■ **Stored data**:
━━━━━━
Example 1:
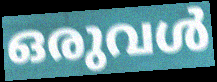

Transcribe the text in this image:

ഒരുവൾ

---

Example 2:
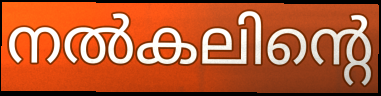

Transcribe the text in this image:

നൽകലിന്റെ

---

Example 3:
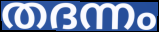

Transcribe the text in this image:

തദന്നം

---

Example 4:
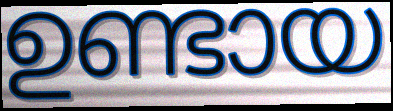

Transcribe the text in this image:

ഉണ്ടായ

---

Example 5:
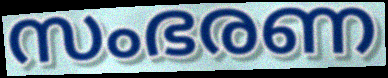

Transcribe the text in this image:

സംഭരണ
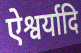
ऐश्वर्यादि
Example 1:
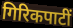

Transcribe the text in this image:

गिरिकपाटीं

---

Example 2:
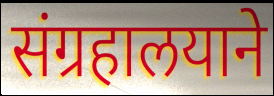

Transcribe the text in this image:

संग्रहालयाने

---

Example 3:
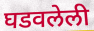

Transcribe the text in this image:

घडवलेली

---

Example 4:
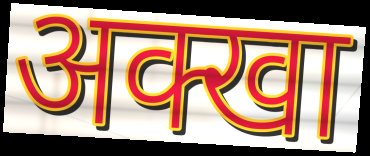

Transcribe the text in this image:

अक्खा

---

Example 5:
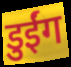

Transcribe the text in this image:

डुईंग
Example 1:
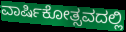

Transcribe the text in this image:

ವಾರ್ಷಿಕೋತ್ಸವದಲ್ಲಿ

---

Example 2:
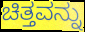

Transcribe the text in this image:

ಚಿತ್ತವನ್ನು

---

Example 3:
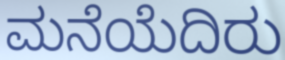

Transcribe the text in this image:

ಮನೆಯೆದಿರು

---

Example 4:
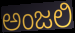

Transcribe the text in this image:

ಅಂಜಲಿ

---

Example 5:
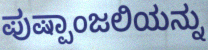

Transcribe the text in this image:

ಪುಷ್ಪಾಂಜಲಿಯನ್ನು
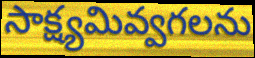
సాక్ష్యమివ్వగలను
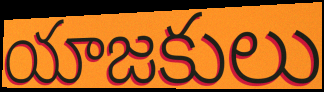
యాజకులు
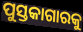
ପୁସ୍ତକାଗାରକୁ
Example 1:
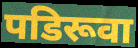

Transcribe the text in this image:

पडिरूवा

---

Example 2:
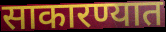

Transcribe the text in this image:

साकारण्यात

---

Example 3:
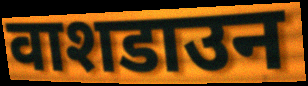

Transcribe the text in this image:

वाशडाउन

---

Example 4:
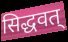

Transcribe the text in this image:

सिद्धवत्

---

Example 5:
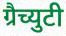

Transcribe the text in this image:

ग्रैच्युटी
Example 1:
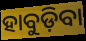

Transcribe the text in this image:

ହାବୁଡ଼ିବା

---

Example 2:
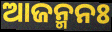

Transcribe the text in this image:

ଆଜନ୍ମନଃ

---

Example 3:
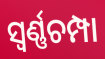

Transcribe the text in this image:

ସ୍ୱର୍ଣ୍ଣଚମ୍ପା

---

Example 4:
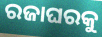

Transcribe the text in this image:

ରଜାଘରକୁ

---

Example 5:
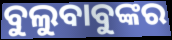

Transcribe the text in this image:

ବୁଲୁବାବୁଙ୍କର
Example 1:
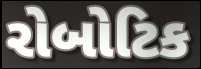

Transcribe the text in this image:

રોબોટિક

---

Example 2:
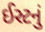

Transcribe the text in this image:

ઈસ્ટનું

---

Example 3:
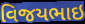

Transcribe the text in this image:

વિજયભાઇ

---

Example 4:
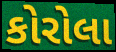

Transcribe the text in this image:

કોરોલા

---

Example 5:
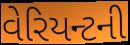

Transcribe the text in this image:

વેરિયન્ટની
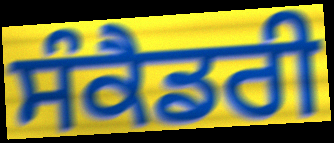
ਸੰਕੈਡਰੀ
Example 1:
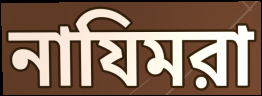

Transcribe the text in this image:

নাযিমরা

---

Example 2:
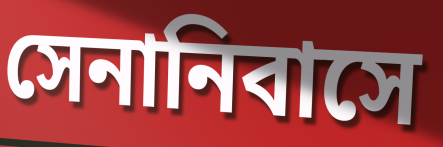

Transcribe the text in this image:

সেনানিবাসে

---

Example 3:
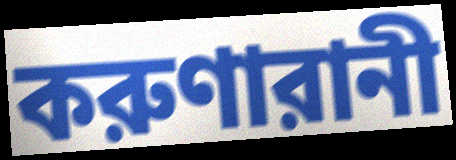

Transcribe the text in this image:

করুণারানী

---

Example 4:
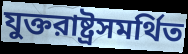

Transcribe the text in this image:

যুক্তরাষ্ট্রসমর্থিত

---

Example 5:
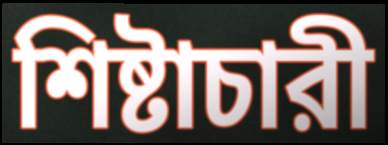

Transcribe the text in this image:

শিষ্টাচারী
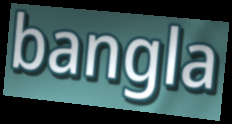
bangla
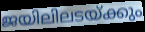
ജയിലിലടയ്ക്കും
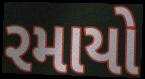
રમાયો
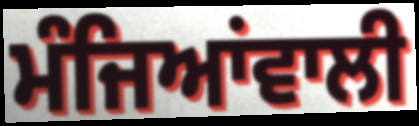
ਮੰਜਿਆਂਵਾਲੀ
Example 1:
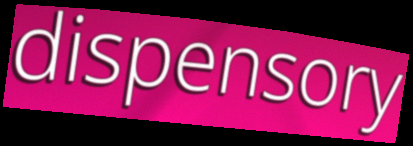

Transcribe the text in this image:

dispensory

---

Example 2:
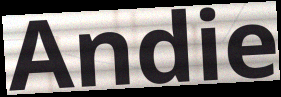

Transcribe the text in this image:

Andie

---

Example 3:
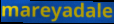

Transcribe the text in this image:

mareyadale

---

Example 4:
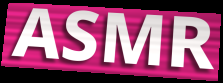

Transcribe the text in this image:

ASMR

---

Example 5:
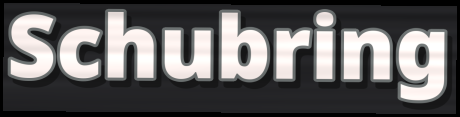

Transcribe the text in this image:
━━━━━━
■ **Assigned task**:
Copy the entries above faithfully and omit every image.

■ **Response to the task**:
Example 1:

Transcribe the text in this image:

ഒരുവൾ

---

Example 2:

Transcribe the text in this image:

നൽകലിന്റെ

---

Example 3:

Transcribe the text in this image:

തദന്നം

---

Example 4:

Transcribe the text in this image:

ഉണ്ടായ

---

Example 5:

Transcribe the text in this image:

സംഭരണ
ऐश्वर्यादि
Example 1:

Transcribe the text in this image:

गिरिकपाटीं

---

Example 2:

Transcribe the text in this image:

संग्रहालयाने

---

Example 3:

Transcribe the text in this image:

घडवलेली

---

Example 4:

Transcribe the text in this image:

अक्खा

---

Example 5:

Transcribe the text in this image:

डुईंग
Example 1:

Transcribe the text in this image:

ವಾರ್ಷಿಕೋತ್ಸವದಲ್ಲಿ

---

Example 2:

Transcribe the text in this image:

ಚಿತ್ತವನ್ನು

---

Example 3:

Transcribe the text in this image:

ಮನೆಯೆದಿರು

---

Example 4:

Transcribe the text in this image:

ಅಂಜಲಿ

---

Example 5:

Transcribe the text in this image:

ಪುಷ್ಪಾಂಜಲಿಯನ್ನು
సాక్ష్యమివ్వగలను
యాజకులు
ପୁସ୍ତକାଗାରକୁ
Example 1:

Transcribe the text in this image:

पडिरूवा

---

Example 2:

Transcribe the text in this image:

साकारण्यात

---

Example 3:

Transcribe the text in this image:

वाशडाउन

---

Example 4:

Transcribe the text in this image:

सिद्धवत्

---

Example 5:

Transcribe the text in this image:

ग्रैच्युटी
Example 1:

Transcribe the text in this image:

ହାବୁଡ଼ିବା

---

Example 2:

Transcribe the text in this image:

ଆଜନ୍ମନଃ

---

Example 3:

Transcribe the text in this image:

ସ୍ୱର୍ଣ୍ଣଚମ୍ପା

---

Example 4:

Transcribe the text in this image:

ରଜାଘରକୁ

---

Example 5:

Transcribe the text in this image:

ବୁଲୁବାବୁଙ୍କର
Example 1:

Transcribe the text in this image:

રોબોટિક

---

Example 2:

Transcribe the text in this image:

ઈસ્ટનું

---

Example 3:

Transcribe the text in this image:

વિજયભાઇ

---

Example 4:

Transcribe the text in this image:

કોરોલા

---

Example 5:

Transcribe the text in this image:

વેરિયન્ટની
ਸੰਕੈਡਰੀ
Example 1:

Transcribe the text in this image:

নাযিমরা

---

Example 2:

Transcribe the text in this image:

সেনানিবাসে

---

Example 3:

Transcribe the text in this image:

করুণারানী

---

Example 4:

Transcribe the text in this image:

যুক্তরাষ্ট্রসমর্থিত

---

Example 5:

Transcribe the text in this image:

শিষ্টাচারী
bangla
ജയിലിലടയ്ക്കും
રમાયો
ਮੰਜਿਆਂਵਾਲੀ
Example 1:

Transcribe the text in this image:

dispensory

---

Example 2:

Transcribe the text in this image:

Andie

---

Example 3:

Transcribe the text in this image:

mareyadale

---

Example 4:

Transcribe the text in this image:

ASMR

---

Example 5:

Transcribe the text in this image:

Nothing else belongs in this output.